In light of all previous data on octopus and those presented in the present study, we can conclude that male sperm seems to pass throughout the female distal oviduct and is immobilized in the mucosa of the oviducal gland. Endogenous progesterone induces an increase of the intracellular calcium necessary for spermatozoa pre-activation (Tosti et al., 2001). When the eggs are ready to be fertilized by falling in the fertilization chamber, a release of the chemoattractant factor Octo-SAP induces spermatozoa mobilization towards a concentration gradient, which is followed by Ca²⁺ mobilization and membrane protein Tyr phosphorylation. These events facilitate egg fertilization, although the molecular mechanisms underlying this event are far from being fully characterized.

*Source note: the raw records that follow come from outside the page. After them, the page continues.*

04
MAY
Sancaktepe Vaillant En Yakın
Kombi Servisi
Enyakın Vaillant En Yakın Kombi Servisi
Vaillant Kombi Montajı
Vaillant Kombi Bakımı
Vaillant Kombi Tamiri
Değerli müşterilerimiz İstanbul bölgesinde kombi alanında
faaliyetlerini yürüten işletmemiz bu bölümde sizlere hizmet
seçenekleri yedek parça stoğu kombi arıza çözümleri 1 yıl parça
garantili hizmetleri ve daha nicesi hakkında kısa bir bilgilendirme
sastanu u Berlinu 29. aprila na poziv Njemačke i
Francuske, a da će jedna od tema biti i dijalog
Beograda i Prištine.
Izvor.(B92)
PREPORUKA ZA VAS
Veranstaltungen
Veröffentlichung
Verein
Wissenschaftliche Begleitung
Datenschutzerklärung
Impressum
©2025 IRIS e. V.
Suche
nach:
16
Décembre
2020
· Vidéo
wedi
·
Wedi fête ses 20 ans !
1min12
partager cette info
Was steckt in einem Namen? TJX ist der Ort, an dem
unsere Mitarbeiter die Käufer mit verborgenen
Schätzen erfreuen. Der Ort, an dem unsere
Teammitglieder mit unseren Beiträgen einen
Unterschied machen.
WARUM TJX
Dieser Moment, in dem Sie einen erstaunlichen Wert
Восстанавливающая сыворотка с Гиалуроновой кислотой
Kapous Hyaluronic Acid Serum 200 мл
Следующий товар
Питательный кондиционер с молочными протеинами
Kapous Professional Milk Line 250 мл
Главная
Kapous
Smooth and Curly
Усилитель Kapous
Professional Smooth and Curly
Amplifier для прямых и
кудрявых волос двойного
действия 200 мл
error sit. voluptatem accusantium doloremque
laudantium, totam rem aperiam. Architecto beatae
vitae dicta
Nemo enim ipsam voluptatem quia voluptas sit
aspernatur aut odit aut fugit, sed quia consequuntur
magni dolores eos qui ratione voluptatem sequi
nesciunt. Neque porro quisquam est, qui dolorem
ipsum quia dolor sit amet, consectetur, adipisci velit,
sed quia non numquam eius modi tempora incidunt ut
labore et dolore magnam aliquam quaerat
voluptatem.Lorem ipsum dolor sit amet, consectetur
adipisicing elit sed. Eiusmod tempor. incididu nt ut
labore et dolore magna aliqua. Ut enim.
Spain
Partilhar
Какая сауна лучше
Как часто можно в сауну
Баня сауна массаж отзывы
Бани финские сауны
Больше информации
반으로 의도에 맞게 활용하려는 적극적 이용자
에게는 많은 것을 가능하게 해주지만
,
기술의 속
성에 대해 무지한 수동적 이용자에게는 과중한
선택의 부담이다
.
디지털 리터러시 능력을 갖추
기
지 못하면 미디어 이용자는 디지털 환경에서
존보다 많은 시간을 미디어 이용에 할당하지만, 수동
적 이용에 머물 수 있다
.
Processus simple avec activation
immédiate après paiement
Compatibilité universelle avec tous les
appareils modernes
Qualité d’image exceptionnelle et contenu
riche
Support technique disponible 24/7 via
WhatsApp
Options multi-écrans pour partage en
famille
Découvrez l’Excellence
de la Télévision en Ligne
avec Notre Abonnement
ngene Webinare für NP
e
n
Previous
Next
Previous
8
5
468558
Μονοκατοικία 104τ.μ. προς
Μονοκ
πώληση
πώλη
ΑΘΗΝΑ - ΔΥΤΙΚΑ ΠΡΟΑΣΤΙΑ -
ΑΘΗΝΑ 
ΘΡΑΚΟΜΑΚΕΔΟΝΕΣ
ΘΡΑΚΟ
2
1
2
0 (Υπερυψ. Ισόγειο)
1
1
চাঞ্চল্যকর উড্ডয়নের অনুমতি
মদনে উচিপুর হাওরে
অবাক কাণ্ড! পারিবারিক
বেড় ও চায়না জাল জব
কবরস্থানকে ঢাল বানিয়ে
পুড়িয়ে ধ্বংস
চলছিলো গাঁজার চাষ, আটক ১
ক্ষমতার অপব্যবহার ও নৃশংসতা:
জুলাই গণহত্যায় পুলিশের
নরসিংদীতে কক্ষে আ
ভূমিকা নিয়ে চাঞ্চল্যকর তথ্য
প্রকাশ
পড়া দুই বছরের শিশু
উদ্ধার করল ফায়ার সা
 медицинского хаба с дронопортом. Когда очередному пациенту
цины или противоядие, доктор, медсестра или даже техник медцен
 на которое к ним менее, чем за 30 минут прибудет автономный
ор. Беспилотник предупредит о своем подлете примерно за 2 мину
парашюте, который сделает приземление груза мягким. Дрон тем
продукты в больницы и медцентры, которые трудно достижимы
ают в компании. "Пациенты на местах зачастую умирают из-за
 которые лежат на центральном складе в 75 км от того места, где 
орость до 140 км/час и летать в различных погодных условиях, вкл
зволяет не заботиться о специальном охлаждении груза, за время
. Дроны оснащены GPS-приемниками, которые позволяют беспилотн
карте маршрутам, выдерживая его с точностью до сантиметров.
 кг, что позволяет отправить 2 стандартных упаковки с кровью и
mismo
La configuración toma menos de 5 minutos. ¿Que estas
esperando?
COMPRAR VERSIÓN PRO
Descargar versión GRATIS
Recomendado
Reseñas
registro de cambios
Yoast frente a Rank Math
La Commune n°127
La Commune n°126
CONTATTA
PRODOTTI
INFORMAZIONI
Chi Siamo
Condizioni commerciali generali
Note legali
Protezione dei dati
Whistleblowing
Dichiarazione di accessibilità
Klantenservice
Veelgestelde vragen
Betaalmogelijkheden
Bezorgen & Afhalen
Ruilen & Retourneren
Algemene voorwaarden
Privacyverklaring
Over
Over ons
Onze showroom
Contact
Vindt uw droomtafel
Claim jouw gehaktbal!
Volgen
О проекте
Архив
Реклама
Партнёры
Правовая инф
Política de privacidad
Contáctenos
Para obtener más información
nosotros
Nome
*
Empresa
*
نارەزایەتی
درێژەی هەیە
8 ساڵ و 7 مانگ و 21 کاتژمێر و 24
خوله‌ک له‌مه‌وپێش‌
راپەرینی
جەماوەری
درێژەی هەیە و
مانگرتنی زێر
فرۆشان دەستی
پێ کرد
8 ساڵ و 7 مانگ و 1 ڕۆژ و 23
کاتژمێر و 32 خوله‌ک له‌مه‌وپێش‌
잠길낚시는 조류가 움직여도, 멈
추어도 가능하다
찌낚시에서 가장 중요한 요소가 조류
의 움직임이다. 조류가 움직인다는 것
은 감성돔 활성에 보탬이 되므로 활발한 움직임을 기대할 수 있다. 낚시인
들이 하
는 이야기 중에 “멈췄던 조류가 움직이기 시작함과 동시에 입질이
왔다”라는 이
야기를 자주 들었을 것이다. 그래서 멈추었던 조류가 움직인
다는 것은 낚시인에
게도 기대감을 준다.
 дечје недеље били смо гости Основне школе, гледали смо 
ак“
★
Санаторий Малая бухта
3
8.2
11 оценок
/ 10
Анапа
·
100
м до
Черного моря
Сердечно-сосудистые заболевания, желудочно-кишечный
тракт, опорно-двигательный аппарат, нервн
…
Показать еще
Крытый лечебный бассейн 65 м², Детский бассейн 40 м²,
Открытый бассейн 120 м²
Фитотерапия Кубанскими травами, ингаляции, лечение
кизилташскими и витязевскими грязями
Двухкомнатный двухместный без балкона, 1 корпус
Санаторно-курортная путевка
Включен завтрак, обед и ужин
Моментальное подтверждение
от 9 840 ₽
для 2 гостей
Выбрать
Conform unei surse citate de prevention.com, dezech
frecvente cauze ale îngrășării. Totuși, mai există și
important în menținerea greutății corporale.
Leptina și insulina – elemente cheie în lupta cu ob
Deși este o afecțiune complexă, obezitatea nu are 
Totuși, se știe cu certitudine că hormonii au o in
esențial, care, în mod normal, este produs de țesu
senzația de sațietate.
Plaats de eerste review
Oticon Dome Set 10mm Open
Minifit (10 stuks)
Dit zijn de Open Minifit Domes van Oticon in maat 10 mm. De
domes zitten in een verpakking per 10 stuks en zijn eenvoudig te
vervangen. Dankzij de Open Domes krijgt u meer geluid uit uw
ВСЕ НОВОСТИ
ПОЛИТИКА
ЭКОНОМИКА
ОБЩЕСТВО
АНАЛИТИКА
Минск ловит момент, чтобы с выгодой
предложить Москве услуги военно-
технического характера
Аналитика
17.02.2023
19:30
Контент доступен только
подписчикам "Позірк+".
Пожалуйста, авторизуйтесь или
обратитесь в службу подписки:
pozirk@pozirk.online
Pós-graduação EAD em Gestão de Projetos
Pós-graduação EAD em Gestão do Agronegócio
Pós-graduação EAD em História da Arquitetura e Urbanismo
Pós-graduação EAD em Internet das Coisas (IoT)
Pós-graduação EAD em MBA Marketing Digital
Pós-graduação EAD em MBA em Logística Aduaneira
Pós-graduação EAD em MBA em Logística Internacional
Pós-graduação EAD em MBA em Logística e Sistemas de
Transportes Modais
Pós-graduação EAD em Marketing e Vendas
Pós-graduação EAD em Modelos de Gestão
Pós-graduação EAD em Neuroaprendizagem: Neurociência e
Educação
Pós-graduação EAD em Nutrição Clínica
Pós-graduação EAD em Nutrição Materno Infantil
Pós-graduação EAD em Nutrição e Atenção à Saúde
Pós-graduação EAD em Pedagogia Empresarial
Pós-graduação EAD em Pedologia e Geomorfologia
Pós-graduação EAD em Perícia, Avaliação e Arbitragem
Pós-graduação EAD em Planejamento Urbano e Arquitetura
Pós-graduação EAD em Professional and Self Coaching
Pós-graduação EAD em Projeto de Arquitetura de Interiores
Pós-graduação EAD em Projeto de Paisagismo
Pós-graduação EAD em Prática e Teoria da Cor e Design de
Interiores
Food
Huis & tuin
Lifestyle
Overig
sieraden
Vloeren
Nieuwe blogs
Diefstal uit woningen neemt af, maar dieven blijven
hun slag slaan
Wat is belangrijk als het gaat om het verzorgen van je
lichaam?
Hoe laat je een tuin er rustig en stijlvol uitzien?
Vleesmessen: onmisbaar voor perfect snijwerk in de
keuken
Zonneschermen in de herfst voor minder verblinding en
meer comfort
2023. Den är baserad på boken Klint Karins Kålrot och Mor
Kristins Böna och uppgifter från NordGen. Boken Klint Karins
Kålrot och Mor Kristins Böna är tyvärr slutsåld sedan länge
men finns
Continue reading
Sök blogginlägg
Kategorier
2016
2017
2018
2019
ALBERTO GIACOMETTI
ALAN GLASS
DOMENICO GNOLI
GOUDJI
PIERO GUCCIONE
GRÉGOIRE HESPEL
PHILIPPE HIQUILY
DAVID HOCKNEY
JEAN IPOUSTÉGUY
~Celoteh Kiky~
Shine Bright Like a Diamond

Our results shed lights on mechanisms and factors that mobilize and attract sperm toward eggs in O. vulgaris, which, unlike other cephalopods, adopts an indirect internal fertilization strategy. These comprise just one piece of the complex puzzle that is the reproductive behavior exhibited by this species, which comprises multiple mates for both sexes, resulting in multiple paternity.

This scenario calls for many questions, starting with: (1) how many sperm are stored in the spermathecae of the female; and (2) because the females are promiscuous, how does consequent sperm competition affect reproductive success?

Studies that address these specific questions are lacking but are needed to extend our knowledge not only on reproductive strategies in cephalopods, but also on population and conservation genetics, which might be useful for repopulation strategies for depleted octopus fisheries, considering that a male-biased contribution will increase effective population size.